Aim of the task: Looking at the data, count the lines where the word "back" occurs and answer with only the number.

** Data provided follows **

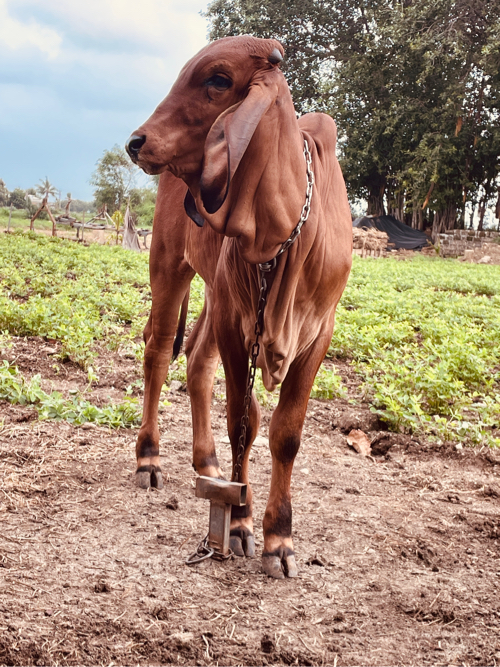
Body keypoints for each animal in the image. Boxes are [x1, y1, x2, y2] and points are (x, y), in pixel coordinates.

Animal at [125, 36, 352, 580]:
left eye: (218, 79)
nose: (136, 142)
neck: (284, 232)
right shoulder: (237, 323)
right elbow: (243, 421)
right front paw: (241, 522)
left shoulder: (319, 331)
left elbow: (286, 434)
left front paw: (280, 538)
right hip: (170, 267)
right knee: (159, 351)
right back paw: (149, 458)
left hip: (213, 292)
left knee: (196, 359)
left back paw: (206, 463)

** End of Data provided **
** Data provided follows **

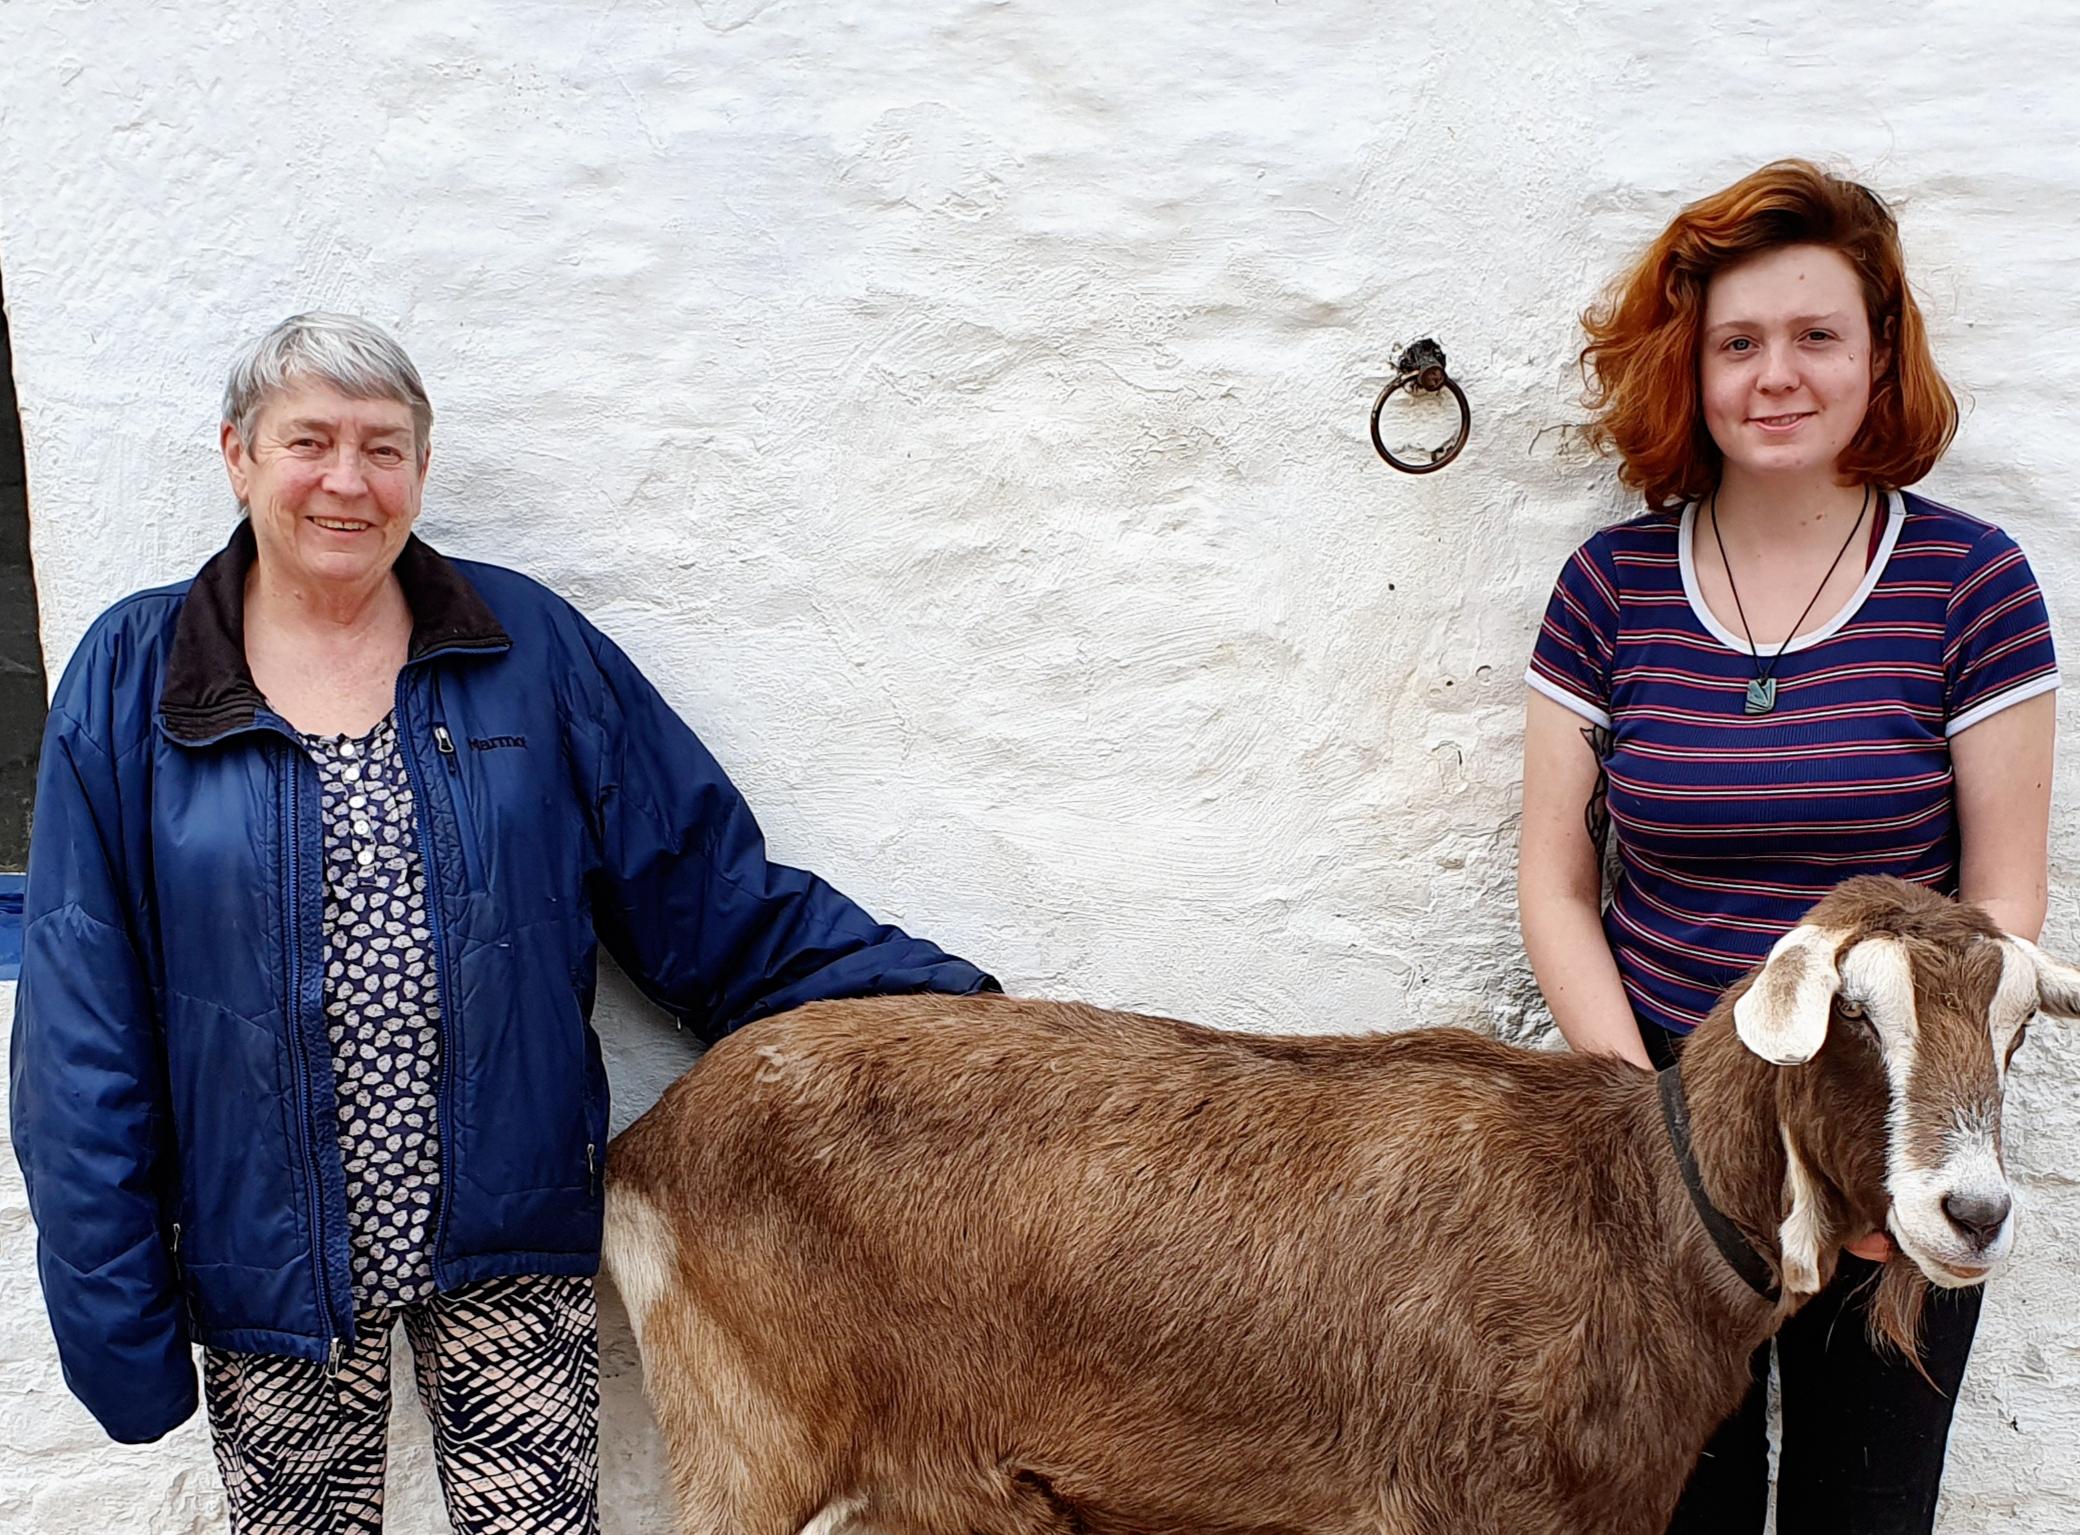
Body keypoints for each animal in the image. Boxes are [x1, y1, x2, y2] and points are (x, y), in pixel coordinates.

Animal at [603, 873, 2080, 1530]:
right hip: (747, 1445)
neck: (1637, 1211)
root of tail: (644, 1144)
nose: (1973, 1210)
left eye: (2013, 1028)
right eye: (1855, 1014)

** End of Data provided **
** Data provided follows **

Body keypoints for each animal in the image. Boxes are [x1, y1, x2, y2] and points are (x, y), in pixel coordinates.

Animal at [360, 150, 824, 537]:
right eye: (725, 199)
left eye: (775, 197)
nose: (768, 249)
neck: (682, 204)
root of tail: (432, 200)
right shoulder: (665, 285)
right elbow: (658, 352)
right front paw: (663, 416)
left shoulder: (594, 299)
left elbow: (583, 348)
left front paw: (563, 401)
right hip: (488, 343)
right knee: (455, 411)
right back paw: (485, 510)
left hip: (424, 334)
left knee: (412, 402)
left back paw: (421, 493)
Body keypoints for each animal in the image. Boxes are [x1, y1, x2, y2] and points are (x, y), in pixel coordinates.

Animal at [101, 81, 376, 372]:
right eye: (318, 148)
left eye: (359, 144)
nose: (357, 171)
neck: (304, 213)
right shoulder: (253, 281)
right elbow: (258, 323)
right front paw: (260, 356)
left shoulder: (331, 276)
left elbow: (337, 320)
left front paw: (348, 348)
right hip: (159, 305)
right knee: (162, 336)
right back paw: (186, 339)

** End of Data provided **

Result below: 5